On bottom in Pamlico Canyon, we saw an incredible diversity of fish – mostly with dark grey coloration; sea stars with their mouths facing upwards and their arms splayed out in the water column like a wildflower’s petals; and a pycnogonid, more commonly known as a sea spider, nearly 20 centimeters across. Of more interest to our scientific goals, there were the hundreds of ~100-120-centimeter coral colonies living on 100-meter sheer walls; differential erosion over millennia had created massive bookshelf-like walls and ledges. Manganese iron oxide provided a sort of banded black lacquer, like the stripes on a prison jumpsuit. In total, with Alvin pilot Jefferson Grau flying and lead scientist Jason Chaytor directing, we climbed 550 vertical meters in this strange undersea world, saw some amazing things, and collected some valuable data.

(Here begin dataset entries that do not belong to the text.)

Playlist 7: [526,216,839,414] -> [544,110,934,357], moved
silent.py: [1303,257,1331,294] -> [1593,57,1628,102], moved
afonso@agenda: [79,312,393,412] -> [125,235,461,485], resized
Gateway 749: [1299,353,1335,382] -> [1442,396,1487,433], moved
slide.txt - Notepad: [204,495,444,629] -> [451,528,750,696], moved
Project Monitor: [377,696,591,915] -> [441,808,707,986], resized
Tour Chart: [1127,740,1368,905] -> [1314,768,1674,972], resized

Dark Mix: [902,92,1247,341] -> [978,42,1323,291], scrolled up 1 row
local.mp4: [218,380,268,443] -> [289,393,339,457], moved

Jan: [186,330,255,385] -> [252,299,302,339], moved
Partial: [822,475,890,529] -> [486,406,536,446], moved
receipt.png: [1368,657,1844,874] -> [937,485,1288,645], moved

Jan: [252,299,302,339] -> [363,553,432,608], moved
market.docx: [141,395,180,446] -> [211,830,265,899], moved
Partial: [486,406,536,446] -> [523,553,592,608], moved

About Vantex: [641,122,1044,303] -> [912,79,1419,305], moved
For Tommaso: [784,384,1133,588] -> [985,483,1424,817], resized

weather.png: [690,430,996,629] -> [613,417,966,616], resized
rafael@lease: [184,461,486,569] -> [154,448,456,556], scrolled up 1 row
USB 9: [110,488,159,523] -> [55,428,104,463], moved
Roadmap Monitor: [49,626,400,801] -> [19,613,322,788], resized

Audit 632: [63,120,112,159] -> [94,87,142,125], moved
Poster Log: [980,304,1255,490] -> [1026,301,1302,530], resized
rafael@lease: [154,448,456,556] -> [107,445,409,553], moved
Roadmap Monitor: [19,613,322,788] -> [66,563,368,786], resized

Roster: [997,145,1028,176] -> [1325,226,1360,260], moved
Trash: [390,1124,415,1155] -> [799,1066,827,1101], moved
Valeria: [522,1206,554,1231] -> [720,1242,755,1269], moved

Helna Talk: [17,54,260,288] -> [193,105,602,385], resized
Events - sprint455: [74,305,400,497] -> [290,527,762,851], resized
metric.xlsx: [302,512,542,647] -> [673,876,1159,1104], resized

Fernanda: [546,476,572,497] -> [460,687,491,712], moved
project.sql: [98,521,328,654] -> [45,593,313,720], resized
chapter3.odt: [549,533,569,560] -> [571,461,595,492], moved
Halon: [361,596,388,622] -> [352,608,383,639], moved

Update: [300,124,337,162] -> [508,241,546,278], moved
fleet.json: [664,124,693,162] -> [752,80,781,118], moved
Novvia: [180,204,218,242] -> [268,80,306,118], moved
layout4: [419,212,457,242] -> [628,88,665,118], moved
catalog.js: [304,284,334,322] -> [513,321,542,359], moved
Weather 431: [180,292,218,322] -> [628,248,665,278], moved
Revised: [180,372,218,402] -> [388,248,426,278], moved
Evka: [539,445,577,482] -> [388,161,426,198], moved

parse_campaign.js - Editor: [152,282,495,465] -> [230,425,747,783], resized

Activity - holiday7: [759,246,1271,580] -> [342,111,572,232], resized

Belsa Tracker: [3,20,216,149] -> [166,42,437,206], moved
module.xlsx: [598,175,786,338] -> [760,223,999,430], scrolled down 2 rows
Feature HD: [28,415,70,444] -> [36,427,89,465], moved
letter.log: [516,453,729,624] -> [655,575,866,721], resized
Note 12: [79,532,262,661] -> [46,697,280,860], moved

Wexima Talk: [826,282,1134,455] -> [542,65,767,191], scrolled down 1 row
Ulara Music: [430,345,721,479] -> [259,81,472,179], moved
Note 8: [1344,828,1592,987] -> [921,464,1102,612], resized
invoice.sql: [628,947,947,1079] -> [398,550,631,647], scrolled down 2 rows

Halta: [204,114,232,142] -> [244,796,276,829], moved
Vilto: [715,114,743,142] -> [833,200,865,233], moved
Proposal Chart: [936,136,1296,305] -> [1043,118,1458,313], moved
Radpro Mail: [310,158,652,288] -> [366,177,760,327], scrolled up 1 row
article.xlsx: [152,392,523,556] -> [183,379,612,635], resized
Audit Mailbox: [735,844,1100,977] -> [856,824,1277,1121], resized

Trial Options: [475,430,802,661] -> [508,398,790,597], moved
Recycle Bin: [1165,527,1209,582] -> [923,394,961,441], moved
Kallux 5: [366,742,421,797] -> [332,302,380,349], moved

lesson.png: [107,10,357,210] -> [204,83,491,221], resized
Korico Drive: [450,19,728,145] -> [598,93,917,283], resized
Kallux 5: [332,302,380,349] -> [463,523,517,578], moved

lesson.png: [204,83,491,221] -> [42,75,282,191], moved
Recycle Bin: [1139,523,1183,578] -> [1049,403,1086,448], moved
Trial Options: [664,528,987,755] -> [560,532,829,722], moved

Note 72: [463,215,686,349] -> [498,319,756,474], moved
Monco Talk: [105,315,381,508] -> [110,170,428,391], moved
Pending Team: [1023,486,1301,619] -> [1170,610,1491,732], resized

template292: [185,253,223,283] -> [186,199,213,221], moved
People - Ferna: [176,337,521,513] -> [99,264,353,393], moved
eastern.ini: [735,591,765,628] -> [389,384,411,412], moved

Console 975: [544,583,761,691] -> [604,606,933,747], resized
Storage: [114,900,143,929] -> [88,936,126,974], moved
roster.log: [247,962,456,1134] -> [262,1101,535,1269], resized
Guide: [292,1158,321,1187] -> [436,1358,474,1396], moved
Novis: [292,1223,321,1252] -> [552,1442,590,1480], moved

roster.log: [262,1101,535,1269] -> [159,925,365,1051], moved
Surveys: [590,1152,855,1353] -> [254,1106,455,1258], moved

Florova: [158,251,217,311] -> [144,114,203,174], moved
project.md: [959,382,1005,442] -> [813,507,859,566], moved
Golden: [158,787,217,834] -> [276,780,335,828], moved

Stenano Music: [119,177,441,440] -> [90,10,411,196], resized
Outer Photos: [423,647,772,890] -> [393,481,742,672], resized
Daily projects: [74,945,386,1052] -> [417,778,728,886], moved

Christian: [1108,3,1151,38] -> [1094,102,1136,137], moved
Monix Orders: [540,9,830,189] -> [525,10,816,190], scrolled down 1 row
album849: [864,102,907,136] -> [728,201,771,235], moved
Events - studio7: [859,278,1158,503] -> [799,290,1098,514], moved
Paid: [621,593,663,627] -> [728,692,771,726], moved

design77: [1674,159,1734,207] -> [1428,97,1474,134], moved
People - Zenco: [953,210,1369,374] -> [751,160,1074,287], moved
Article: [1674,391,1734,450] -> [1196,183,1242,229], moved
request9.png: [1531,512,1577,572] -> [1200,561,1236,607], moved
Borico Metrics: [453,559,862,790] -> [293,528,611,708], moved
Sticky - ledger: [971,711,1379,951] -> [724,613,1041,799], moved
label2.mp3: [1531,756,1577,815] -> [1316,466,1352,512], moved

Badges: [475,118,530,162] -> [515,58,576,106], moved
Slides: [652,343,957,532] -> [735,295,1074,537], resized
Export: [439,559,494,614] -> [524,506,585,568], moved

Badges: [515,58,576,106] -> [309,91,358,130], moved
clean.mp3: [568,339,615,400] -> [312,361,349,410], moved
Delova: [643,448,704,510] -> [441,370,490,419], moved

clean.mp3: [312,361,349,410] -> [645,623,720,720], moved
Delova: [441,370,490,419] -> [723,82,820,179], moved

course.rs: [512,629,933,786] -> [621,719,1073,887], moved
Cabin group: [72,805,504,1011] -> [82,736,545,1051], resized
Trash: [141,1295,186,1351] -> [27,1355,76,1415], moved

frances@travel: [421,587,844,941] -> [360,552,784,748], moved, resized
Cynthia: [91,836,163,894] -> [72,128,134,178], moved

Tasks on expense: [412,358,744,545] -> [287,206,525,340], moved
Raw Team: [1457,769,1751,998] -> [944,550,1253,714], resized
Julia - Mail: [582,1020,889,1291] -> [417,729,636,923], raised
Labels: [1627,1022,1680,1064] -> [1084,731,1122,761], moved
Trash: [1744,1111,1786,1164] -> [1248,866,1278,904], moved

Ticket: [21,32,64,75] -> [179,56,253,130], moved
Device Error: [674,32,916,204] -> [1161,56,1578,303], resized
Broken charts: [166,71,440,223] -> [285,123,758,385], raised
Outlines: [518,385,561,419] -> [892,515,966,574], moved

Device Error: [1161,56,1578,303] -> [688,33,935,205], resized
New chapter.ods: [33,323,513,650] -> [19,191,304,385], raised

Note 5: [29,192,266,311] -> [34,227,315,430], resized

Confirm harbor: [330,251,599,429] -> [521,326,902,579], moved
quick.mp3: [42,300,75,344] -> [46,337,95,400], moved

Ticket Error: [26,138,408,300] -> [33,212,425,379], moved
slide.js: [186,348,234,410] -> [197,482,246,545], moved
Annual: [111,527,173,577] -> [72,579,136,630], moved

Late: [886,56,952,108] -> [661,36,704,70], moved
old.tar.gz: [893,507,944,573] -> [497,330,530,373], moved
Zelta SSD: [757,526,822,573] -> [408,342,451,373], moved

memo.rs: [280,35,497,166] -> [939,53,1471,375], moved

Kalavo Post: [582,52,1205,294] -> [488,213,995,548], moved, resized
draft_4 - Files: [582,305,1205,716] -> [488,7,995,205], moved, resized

As a spatial ecology research assistant in NOAA’s Deep Coral Ecology Lab (DCEL), my daily life includes a lot of computer work. I live and work in Charleston, South Carolina, under the direction of my primary adviser at College of Charleston, Dr. Leslie Sautter, and the man that gave me this opportunity – Dr. Peter Etnoyer. Dr. Etnoyer leads NOAA’s Southeast Deep Coral Initiative (SEDCI), a four-year multidisciplinary effort (2016-2019) designed to support regional management efforts through science and exploration of the deep-sea. SEDCI is sponsored by NOAA’s Deep Sea Coral Research and Technology Program (DSCRTP), whose mission it is to identify and catalog occurrences of deep-sea coral all over the world. There’s a really cool interactive map that shows all the published records of deep-sea coral right now.
The points on that map are generated from deep-sea dives just like the one I did yesterday. In the coming months, I will annotate the still images from DSV Alvin’s dives for presence or absence of coral and what type of substrate there is. These data inform mathematical models that allow us to predict which areas of the seafloor are most likely to have deep-sea coral. I won’t get into the weeds on that stuff, but this is the larger context of my presence on this expedition – so you don’t think scientists are just out here joy-riding in a submarine. Although, there was plenty of joy involved.